> Directions:
Collect every line in the records below that contains the word "error".

Document images with source code

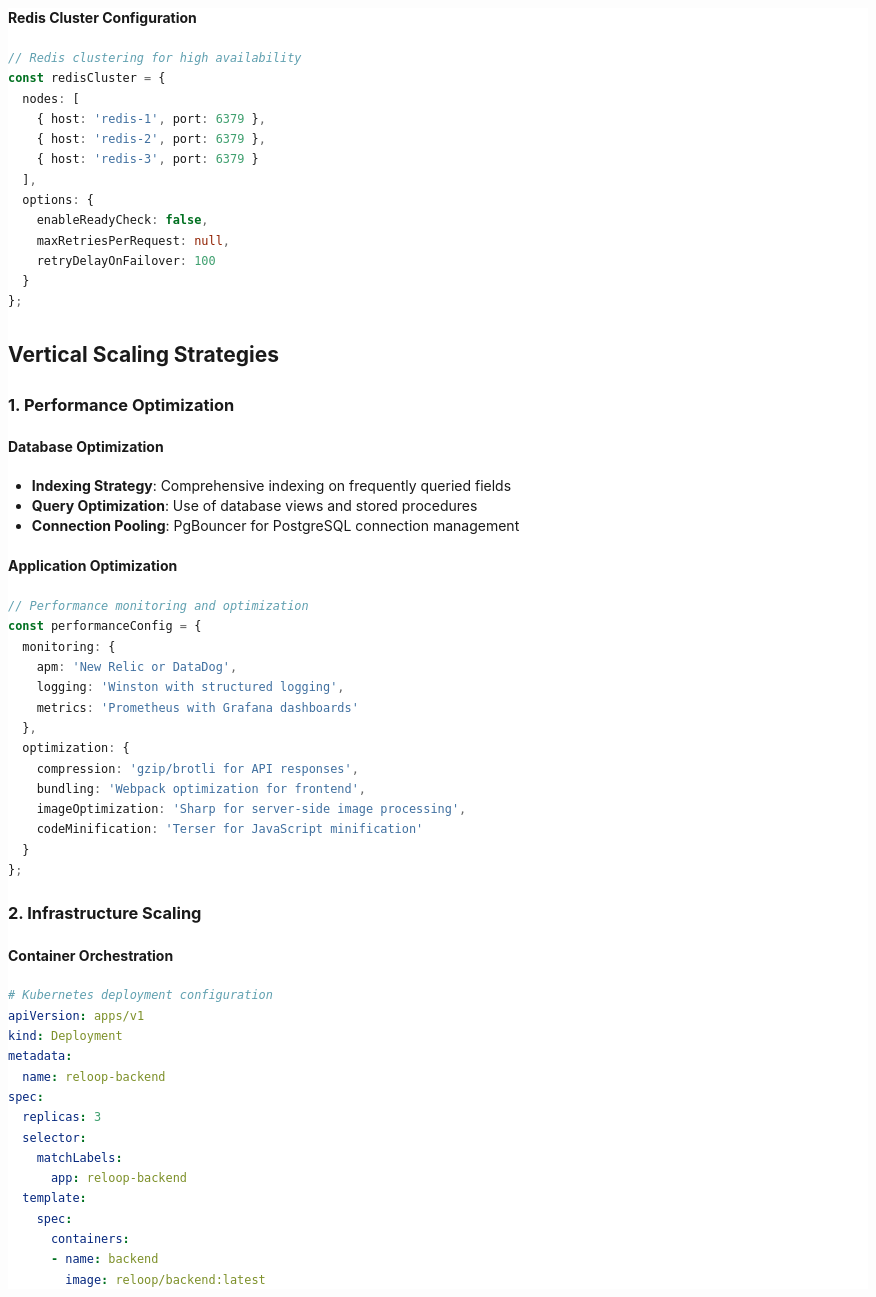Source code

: #### Redis Cluster Configuration
```typescript
// Redis clustering for high availability
const redisCluster = {
  nodes: [
    { host: 'redis-1', port: 6379 },
    { host: 'redis-2', port: 6379 },
    { host: 'redis-3', port: 6379 }
  ],
  options: {
    enableReadyCheck: false,
    maxRetriesPerRequest: null,
    retryDelayOnFailover: 100
  }
};
```

## Vertical Scaling Strategies

### 1. Performance Optimization

#### Database Optimization
- **Indexing Strategy**: Comprehensive indexing on frequently queried fields
- **Query Optimization**: Use of database views and stored procedures
- **Connection Pooling**: PgBouncer for PostgreSQL connection management

#### Application Optimization
```typescript
// Performance monitoring and optimization
const performanceConfig = {
  monitoring: {
    apm: 'New Relic or DataDog',
    logging: 'Winston with structured logging',
    metrics: 'Prometheus with Grafana dashboards'
  },
  optimization: {
    compression: 'gzip/brotli for API responses',
    bundling: 'Webpack optimization for frontend',
    imageOptimization: 'Sharp for server-side image processing',
    codeMinification: 'Terser for JavaScript minification'
  }
};
```

### 2. Infrastructure Scaling

#### Container Orchestration
```yaml
# Kubernetes deployment configuration
apiVersion: apps/v1
kind: Deployment
metadata:
  name: reloop-backend
spec:
  replicas: 3
  selector:
    matchLabels:
      app: reloop-backend
  template:
    spec:
      containers:
      - name: backend
        image: reloop/backend:latest
```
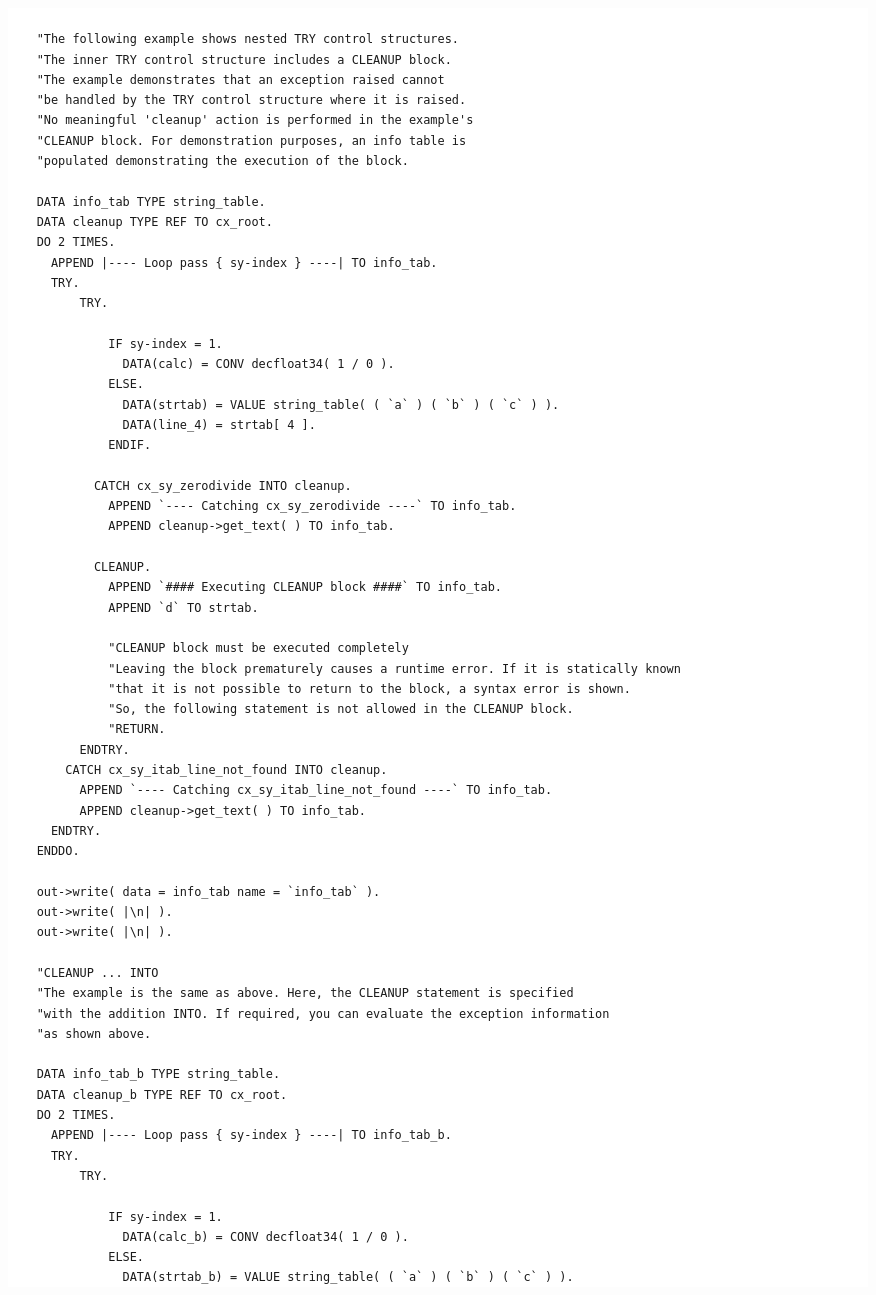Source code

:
 ```abap

    "The following example shows nested TRY control structures.
    "The inner TRY control structure includes a CLEANUP block.
    "The example demonstrates that an exception raised cannot
    "be handled by the TRY control structure where it is raised.
    "No meaningful 'cleanup' action is performed in the example's
    "CLEANUP block. For demonstration purposes, an info table is
    "populated demonstrating the execution of the block.

    DATA info_tab TYPE string_table.
    DATA cleanup TYPE REF TO cx_root.
    DO 2 TIMES.
      APPEND |---- Loop pass { sy-index } ----| TO info_tab.
      TRY.
          TRY.

              IF sy-index = 1.
                DATA(calc) = CONV decfloat34( 1 / 0 ).
              ELSE.
                DATA(strtab) = VALUE string_table( ( `a` ) ( `b` ) ( `c` ) ).
                DATA(line_4) = strtab[ 4 ].
              ENDIF.

            CATCH cx_sy_zerodivide INTO cleanup.
              APPEND `---- Catching cx_sy_zerodivide ----` TO info_tab.
              APPEND cleanup->get_text( ) TO info_tab.

            CLEANUP.
              APPEND `#### Executing CLEANUP block ####` TO info_tab.
              APPEND `d` TO strtab.

              "CLEANUP block must be executed completely
              "Leaving the block prematurely causes a runtime error. If it is statically known
              "that it is not possible to return to the block, a syntax error is shown.
              "So, the following statement is not allowed in the CLEANUP block.
              "RETURN.
          ENDTRY.
        CATCH cx_sy_itab_line_not_found INTO cleanup.
          APPEND `---- Catching cx_sy_itab_line_not_found ----` TO info_tab.
          APPEND cleanup->get_text( ) TO info_tab.
      ENDTRY.
    ENDDO.

    out->write( data = info_tab name = `info_tab` ).
    out->write( |\n| ).
    out->write( |\n| ).

    "CLEANUP ... INTO
    "The example is the same as above. Here, the CLEANUP statement is specified
    "with the addition INTO. If required, you can evaluate the exception information
    "as shown above.

    DATA info_tab_b TYPE string_table.
    DATA cleanup_b TYPE REF TO cx_root.
    DO 2 TIMES.
      APPEND |---- Loop pass { sy-index } ----| TO info_tab_b.
      TRY.
          TRY.

              IF sy-index = 1.
                DATA(calc_b) = CONV decfloat34( 1 / 0 ).
              ELSE.
                DATA(strtab_b) = VALUE string_table( ( `a` ) ( `b` ) ( `c` ) ).
```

> Answer to the problem:
              "Leaving the block prematurely causes a runtime error. If it is statically known
              "that it is not possible to return to the block, a syntax error is shown.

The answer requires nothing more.